When UNRRA contacted M. R. Zigler, the executive of the Brethren Service Committee [see Nov. 14, 2014 post], in late spring of 1945 to say they had a ship ready, M. R., with his vast network of contacts, got on the phone and put the Brethren grapevine in action. Among other things, word was sent to the Church of the Brethren colleges, which by that time had completed their academic years and were gearing up for their summer sessions. Manchester College in North Manchester, Indiana, was one of those schools.

MC grad Keith Horn recalls having seen a notice on a bulletin board at the college about a ship going overseas with animals. Others learned of the trip through the Church of the Brethren Annual Conference being held at Manchester that year. On its opening day, June 6, 1945, the Brethren Service Committee brought news to the Conference: “[R]elief soon may be possible from the church in America to the church in Europe,” including “heifers by freight shipment.” M. R. Zigler spoke the next day of “news of big shipments.” In just a short time from UNRRA’s first call to M. R., much had transpired – from one vessel to big shipments.

These reports created a buzz throughout the campus. People talked about it on the sidewalks, in their rooms, over dinner – and it was while waiting on tables in the old Oakwood dining hall, that Manchester student Ken Frantz learned of the need for cattle attendants.

In all, ten Manchester College students signed up for this first cattle boat trip. The Gospel Messenger reported that there were 135 students enrolled in the Manchester summer session of 1945. Take ten of those students away, and the college lost over 7% of their student body that summer! But President Schwalm was supportive, as Richard Moomaw, a student leader on campus, relates. When he went to talk with the President to get permission to un-enroll, President Schwalm told him, “So many people are going, you should go, too!”

Because it was mostly a rural denomination, UNRRA had felt the Church of the Brethren would have enough men on farm deferment to provide the cattle attendants for their ships. But there was another deferment that figured into this story, as well – the ministerial deferment. Many of the MC students who went fell into this category. To maintain this status with the draft board, they had to be in school all year round – and that’s why so many of them were in summer school. But whatever the deferment, these students had to get permission from their draft boards to leave the country. Ken Frantz, who lived in North Manchester, recalls that he had no trouble with his board in Wabash. But it was a different story for his brother Dean, who was living in Sydney, Indiana, at the time. The Kosciusko County Draft Board refused to let him go, or he would have been on the ship with Ken, too.
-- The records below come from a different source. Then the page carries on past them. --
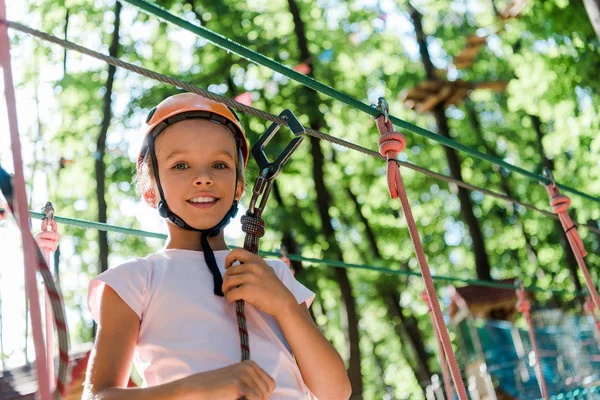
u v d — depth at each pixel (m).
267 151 14.85
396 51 18.41
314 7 17.19
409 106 15.52
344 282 14.76
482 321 12.63
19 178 1.14
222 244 2.09
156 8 1.67
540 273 20.39
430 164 19.78
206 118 2.03
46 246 2.54
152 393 1.58
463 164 20.08
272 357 1.87
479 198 20.92
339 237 19.97
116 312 1.82
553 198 3.30
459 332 13.06
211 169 2.00
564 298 19.41
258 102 15.56
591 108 13.31
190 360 1.79
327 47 17.05
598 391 7.22
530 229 20.38
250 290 1.82
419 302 20.31
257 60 1.89
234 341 1.84
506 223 21.17
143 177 2.09
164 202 1.98
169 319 1.85
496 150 20.53
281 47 16.12
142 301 1.86
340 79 17.47
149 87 14.72
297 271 15.33
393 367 22.30
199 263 1.97
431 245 20.91
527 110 13.77
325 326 17.45
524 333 11.21
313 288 15.33
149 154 2.05
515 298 12.92
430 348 20.84
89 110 14.33
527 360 10.90
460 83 14.92
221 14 15.27
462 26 18.27
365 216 20.14
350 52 17.27
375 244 18.95
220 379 1.58
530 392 10.61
For many of these students, this was something positive they could do to help put a broken world back together again. Gordon Bucher recalls that his mother, in particular, wasn’t too keen on his going. He was just 19, the war was just over, and she was afraid for his safety. But Gordon stood firm. He said to her, “a lot of people have been endangered for the last four years. We hope to do something good, whether we’re in danger or not.” It was a form of service and ministry for many of the cowboys. And two of them – Floyd Bantz and Ken Frantz – even postponed their weddings from early summer to late summer to be able to go.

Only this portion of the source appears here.